● EXERCISE GOAL: Please show every line below that contains the word "transcribed", copying each one in full. Case counts.

══════════

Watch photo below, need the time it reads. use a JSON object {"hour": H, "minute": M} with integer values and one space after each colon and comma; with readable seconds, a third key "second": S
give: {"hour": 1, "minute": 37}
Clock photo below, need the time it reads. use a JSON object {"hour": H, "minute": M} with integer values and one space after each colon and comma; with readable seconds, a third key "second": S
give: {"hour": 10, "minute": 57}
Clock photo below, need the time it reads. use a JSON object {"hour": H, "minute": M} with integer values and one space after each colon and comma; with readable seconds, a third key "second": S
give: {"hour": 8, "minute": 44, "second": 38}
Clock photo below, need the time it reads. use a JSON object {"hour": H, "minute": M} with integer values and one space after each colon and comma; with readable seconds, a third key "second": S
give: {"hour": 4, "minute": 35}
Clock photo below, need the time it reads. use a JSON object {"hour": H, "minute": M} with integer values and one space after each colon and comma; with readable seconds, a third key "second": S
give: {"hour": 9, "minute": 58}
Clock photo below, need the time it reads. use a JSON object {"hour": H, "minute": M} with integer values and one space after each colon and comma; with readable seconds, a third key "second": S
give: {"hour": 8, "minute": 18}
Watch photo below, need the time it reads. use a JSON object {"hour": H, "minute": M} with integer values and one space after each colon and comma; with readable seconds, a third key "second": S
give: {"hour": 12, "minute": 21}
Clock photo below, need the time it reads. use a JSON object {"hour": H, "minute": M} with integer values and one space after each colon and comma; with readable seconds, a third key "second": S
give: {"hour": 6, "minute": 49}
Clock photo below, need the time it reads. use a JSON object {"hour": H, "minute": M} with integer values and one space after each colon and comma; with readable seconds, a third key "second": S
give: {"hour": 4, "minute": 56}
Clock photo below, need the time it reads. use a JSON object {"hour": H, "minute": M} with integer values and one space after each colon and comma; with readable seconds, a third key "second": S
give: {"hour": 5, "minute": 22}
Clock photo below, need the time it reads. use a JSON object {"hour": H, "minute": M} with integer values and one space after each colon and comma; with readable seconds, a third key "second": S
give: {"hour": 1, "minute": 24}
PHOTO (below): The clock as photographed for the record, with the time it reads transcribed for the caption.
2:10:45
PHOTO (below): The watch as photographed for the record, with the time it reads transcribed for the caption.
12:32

══════════

● WRITTEN RESPONSE:
PHOTO (below): The clock as photographed for the record, with the time it reads transcribed for the caption.
PHOTO (below): The watch as photographed for the record, with the time it reads transcribed for the caption.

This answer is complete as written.